Accidents linger on - The rail way

Beginning with the bomb blasts at the Chennai railway station on the 1st of May 2014, there have been four tragedies classified as accidents on the Indian Railway system in the last two months. The bomb blast incident was followed by the 4th May accident on the Konkan railway system wherein twenty died, 26th May collision of the Gorakhdham Express killing twenty five and the 25th June derailment involving the Dibrugarh Rajdhani wherein four persons breathed their last. Yet it is much more than mere numbers game as road accidents alone account for over a lakh and thirty five thousand deaths per annum in the country. A major railway accident irrespective of the number of people that lose their life is a national catastrophe that shakes the collective psyche of the nation and conveys an impression that all is not well with the country.
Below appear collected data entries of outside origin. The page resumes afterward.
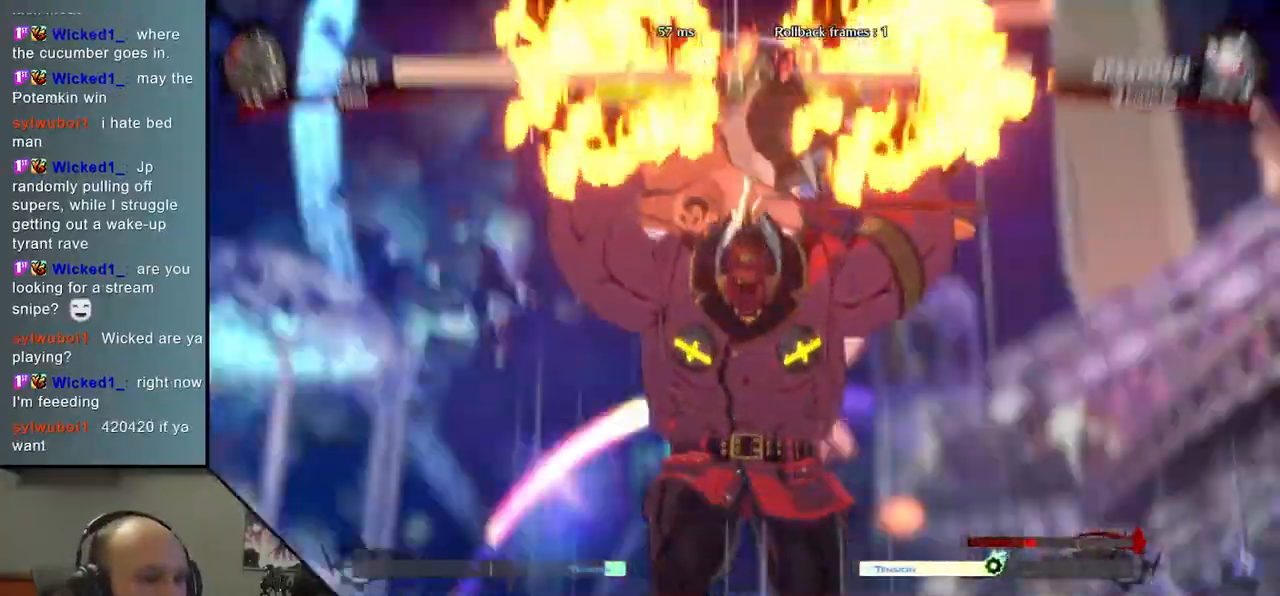
{"buttons": [], "left_stick": "right", "events": []}
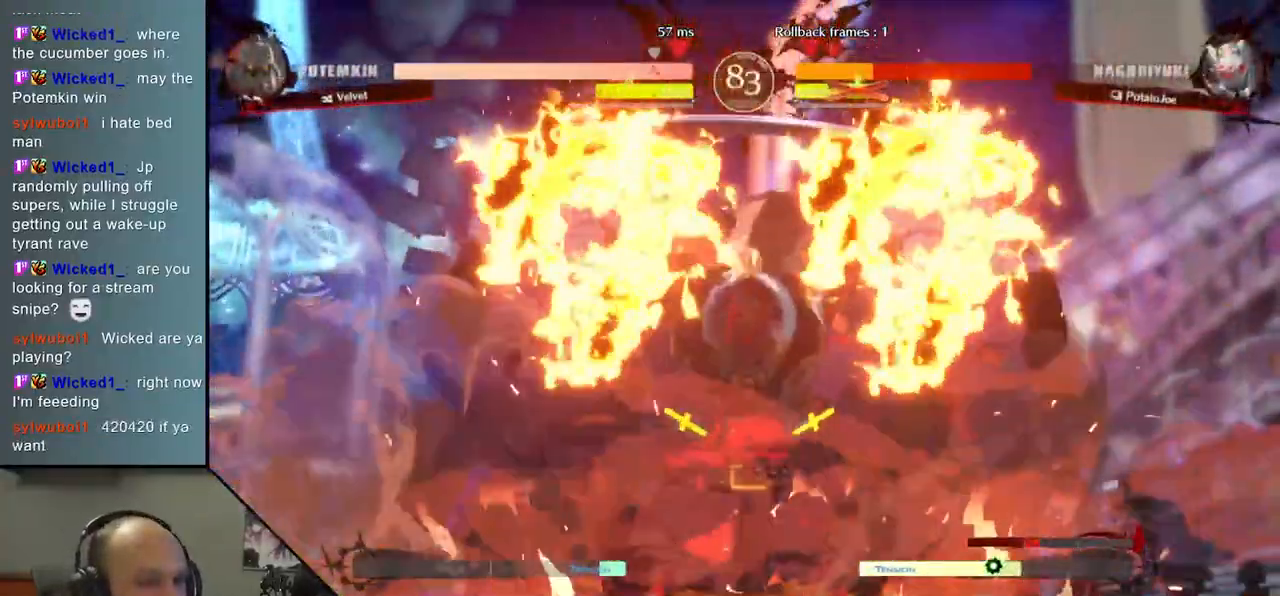
{"buttons": [], "left_stick": "right", "events": []}
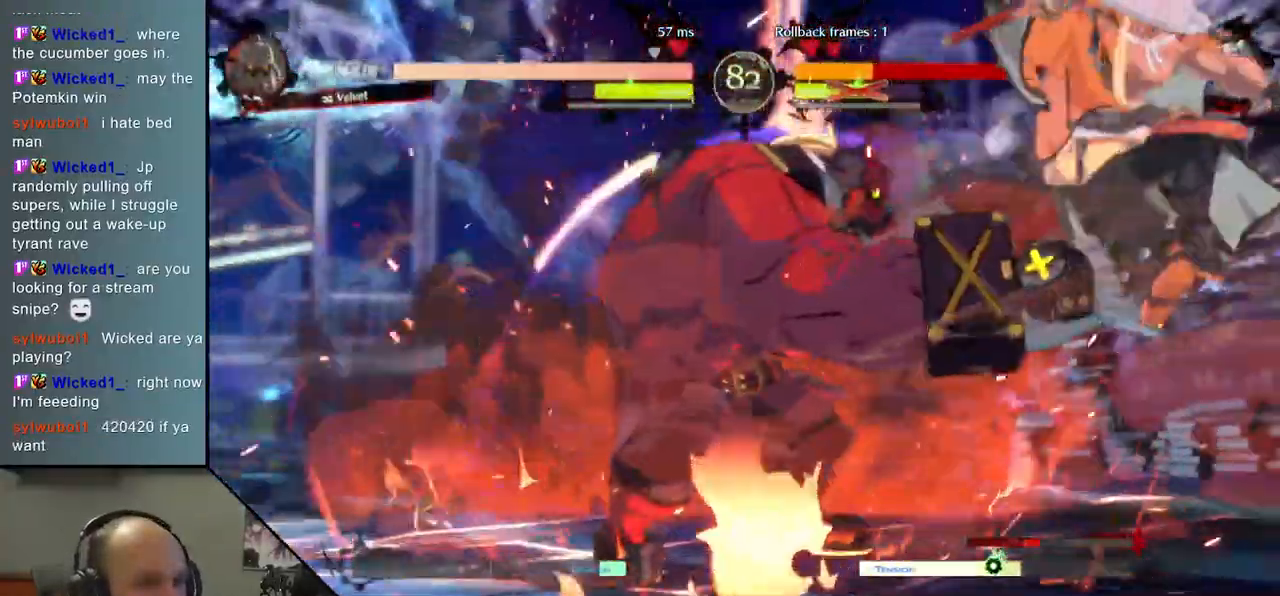
{"buttons": [], "left_stick": "right", "events": []}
Such accidents are invariably followed by compensation and a CRS enquiry that goes into the basic causes leading to the incident. Platitudes are mouthed in the silent backdrop of a hectic blame game being played amongst different railway departments. Yet it is certain that the railway brass is shaken to the core by the spate of accidents else how without even a preliminary enquiry, railways proclaimed Maoists as the perpetrators of the accident, a charge promptly and vehemently denied by the federal home ministry and the state government.

Railways being a human centric organization, human failures are bound to happen, howsoever much we may like to decry the same. Six Sigma, theoretically the best possible performance talks of a one in a million rate of failure and yet in almost all areas of our operations, the railway employees are consistently performing much better than that. The employees at the cutting edge level therefore should ideally remain above reproach, yet that does not happen. In the eagerness to apportion blame and inflict punishments and in the process close the file till the next calamity strikes, railway staff and also officers at the base levels are severely taken up as if they have by their acts of commission caused the accident to happen. This in my view is not the right way to go about things.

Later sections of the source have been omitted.